Millennial Women’s Health1
Establishing good health behaviors and practicing preventive medical care is critical to millennial women’s ability to maintain good health as they age.
- Only about half (49.4 percent) of millennial women in the United States get at least 150 minutes per week of moderate or vigorous physical activity (such as running, calisthenics, gardening, or walking for exercise) outside of their jobs. Oregon has the largest percentage of young women who report getting this much exercise at 67.7 percent, and Tennessee has the smallest percentage at 35.5 percent.
- Approximately one in five millennial women (19.9 percent) report that they eat five or more servings of fruits and vegetables per day. Millennial women in Oregon are most likely to eat at least five servings of fruits and vegetables on a daily basis, but even in this best-ranking state only about 27 percent of young women consume this amount of fruits and vegetables. In West Virginia, the worst-ranking state, about one in ten young women (10.5 percent) report that they eat five or more servings of fruits and vegetables per day.
- One in five millennial women (20.0 percent) say they have engaged in binge drinking (defined for women as drinking four or more drinks on one occasion) in the past month. The percentage of women who have engaged in binge drinking varies from a low of 11.0 percent in Utah to a high of 31.6 percent in the District of Columbia. Nationally, more than one in three millennial men (35.0 percent) report having engaged in binge drinking (defined for men as drinking five or more drinks on one occasion).
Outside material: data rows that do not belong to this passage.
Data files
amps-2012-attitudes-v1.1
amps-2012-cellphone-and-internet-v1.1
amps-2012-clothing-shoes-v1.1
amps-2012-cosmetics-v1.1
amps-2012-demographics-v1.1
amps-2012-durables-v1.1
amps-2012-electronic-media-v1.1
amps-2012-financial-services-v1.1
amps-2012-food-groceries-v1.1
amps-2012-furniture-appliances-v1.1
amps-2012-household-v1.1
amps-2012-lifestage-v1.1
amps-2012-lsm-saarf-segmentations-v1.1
- Millennial women report having, on average, 4.9 days per month of poor mental health, compared with 3.6 days for millennial men and 4.3 days for women overall. Millennial women report the highest average number of days per month of poor mental health in Arkansas (6.5) and the lowest in New Jersey (3.7; Appendix Table B6.7).
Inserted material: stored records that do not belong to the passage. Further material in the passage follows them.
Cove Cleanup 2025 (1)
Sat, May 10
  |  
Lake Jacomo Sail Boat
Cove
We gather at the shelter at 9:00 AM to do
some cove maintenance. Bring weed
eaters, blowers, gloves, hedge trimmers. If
- Nearly half of young women (46.5 percent) in the United States are overweight or obese, defined as having a body mass index of 25 or greater. Young women are the most likely to be overweight or obese in Mississippi (58.1 percent), Alabama (56.2 percent), and West Virginia (54.6 percent). They are least likely to be overweight or obese in Colorado (36.5 percent), Massachusetts (38.2 percent), and Utah (39.5 percent; Appendix Table B6.11).
- More than nine in ten young women in the United States (94.0 percent) say they have had a pap test in the past three years. They are most likely to have had the test if they live in Massachusetts (97.6 percent), Iowa (96.7 percent), or Maryland (96.5 percent), and least likely to have done so if they live in Idaho and Arizona (87.0 percent each) or in Utah (89.7 percent).
Data are based on IWPR analysis of Behavioral Risk Factor Surveillance System microdata (IWPR 2015b and 2015c). Data for the United States overall are for 2013; all other data are three-year averages (2011–2013).
1“Millennials” here include women and men aged 18–34; analysis of the health of millennials is based on the Behavioral Risk Factor Surveillance System survey, which is conducted among adults in the United States aged 18 and older. This definition of millennials differs slightly from the definition in IWPR’s Status of Women in the States 2015: Employment and Earnings and Poverty and Opportunity reports, which defined millennials to include those aged 16–34.